# Planning a 1983 Z28 Camaro AC drive conversion.



## RIPPERTON (Jan 26, 2010)

Get rid of all the back to the future mad science capacitor microwave shit,
Get rid of the industrial vfd shit and the 30km range nonsense
And start learning about automotive electrical engineering and design
Give it some time you will find its essentially different to what you know.
Just trawl through some of the on line shops and ponder some of the hardware.


----------



## Duncan (Dec 8, 2008)

Also: 
lose the flywheel nonsense - honestly it won't gain enough to be worth the weight
Lead acid won't hack it either

DC - 
Comms do wear - 200,000 miles and you will need a service
Comms are NOT inefficient - crude, yes, old fashioned, yes - but not inefficient

I'm not real up on Camaro's - 
but I though that most were "sheep in wolves clothing" - except for the Z28
which did have decent performance - 

in which case it seems a shame to sheepify a Z28


----------



## ElectroCamaro (Mar 12, 2014)

→ Information shown:

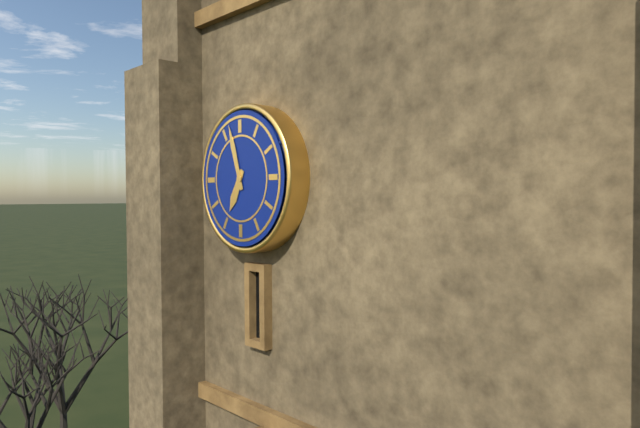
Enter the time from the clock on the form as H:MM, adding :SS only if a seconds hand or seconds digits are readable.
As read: 6:57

→ Actions to take:
**1)** Summarize the Camaro conversion thread in two sentences.
**2)** In the Camaro conversion thread, after how many miles does Duncan say the comms will need a service?
**3)** In the Camaro conversion thread, rewrite the part that begins at the words "## RIPPERTON (Jan" and stops after "(Dec 8, 2008)", putting "factory" in place of "industrial".

→ Answers given:
**1)** RIPPERTON advises dropping the capacitor, microwave and industrial VFD ideas and the 30km range, and instead learning automotive electrical engineering and design by browsing the hardware in online shops. Duncan adds that a flywheel and lead acid won't be worth it, that comms wear but are not inefficient, and that converting a Z28 seems a shame because it had decent performance.

**2)** 200,000 miles.

**3)**
## RIPPERTON (Jan 26, 2010)

Get rid of all the back to the future mad science capacitor microwave shit,
Get rid of the factory vfd shit and the 30km range nonsense
And start learning about automotive electrical engineering and design
Give it some time you will find its essentially different to what you know.
Just trawl through some of the on line shops and ponder some of the hardware.


----------



## Duncan (Dec 8, 2008)